Quantification of Fibronectin 1 (FN1) splice variants, including two novel ones, and analysis of integrins as candidate FN1 receptors in bovine preimplantation embryos

Karen Goossens¹ , Ann Van Soom² , Alex Van Zeveren¹ , Herman Favoreel³ and Luc J Peelman¹

¹Department of Nutrition, Genetics and Ethology, Faculty of Veterinary Medicine, Ghent University, Heidestraat 19, 9820 Merelbeke, Belgium

²Department of Reproduction, Obstetrics and Herd Health, Faculty of Veterinary Medicine, Ghent University, Salisburylaan 133, 9820 Merelbeke, Belgium

³Department of Virology, Parasitology and Immunology, Faculty of Veterinary Medicine, Ghent University, Salisburylaan 133, 9820 Merelbeke, Belgium

author email corresponding author email

BMC Developmental Biology 2009, 9:1doi:10.1186/1471-213X-9-1


Published:	6 January 2009

Abstract

Background

Fibronectin 1 (FN1), a glycoprotein component of the extracellular matrix, exerts different functions during reproductive processes such as fertilisation, gastrulation and implantation. FN1 expression has been described to increase significantly from the morula towards the early blastocyst stage, suggesting that FN1 may also be involved in early blastocyst formation. By alternative splicing at 3 defined regions, different FN1 isoforms are generated, each with a unique biological function. The analysis of the alternative FN1 splicing on the one hand and the search for candidate FN1 receptors on the other hand during early bovine embryo development may reveal more about its function during bovine preimplantation embryo development.

Results

RT-qPCR quantification of the FN1 splice isoforms in oocytes, embryos, cumulus cells and adult tissue samples revealed a large variation in overall FN1 expression and in splice variant expression. Moreover, two new FN1 transcript variants were identified, the first one expressed in bovine preimplantation embryos and the second one expressed in cumulus cells.
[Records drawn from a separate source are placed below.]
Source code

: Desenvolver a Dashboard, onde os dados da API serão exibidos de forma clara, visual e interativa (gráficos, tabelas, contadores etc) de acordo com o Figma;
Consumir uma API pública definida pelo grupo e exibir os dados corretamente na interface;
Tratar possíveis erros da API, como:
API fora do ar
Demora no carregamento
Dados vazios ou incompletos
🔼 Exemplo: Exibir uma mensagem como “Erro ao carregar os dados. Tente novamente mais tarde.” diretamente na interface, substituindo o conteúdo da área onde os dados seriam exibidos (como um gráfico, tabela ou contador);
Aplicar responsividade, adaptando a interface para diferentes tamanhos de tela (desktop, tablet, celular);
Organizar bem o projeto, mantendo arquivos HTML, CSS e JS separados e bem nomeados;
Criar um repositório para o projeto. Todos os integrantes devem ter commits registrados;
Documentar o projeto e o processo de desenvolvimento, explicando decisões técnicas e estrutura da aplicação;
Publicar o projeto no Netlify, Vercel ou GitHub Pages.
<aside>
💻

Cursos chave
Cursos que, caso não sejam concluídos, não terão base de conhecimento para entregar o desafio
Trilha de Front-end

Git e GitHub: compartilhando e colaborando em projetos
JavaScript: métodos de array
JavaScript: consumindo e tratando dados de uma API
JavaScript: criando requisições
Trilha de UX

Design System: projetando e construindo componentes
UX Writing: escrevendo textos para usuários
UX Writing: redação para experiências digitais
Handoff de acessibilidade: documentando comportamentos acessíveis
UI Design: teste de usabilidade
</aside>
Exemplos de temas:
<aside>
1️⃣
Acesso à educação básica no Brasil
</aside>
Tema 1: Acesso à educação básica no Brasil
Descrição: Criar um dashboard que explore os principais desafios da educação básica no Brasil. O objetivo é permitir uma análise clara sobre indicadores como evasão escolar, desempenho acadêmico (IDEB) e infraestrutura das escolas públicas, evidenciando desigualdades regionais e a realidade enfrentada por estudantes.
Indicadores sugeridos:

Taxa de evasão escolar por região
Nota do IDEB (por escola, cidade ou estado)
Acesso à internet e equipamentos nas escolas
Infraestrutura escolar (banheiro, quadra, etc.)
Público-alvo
In the search for candidate receptors for the new embryo specific FN1 isoform, RNA expression analysis identified 5 α integrin subunits (ITGA2B, ITGA3, ITGA5, ITGA8, ITGAV) and 2 β integrin subunits (ITGB1 and ITGB3) with a similar or overlapping RNA expression pattern as compared to FN1. But double immunofluorescent stainings could not confirm complete co-localisation between FN1 and one out of 3 selected integrins alpha subunits (ITGA3, ITGA5, ITGAV).

Conclusion

The existence of a new FN1 transcript variant, specifically expressed in morulae and blastocysts strengthens the idea that FN1 is involved in the process of compaction and blastocyst formation. Analysis of the integrin expression could not identify the binding partner for the embryo specific FN1 transcript variant making further steps necessary for the identification of the FN1 receptor and the downstream effects of FN1-receptor binding.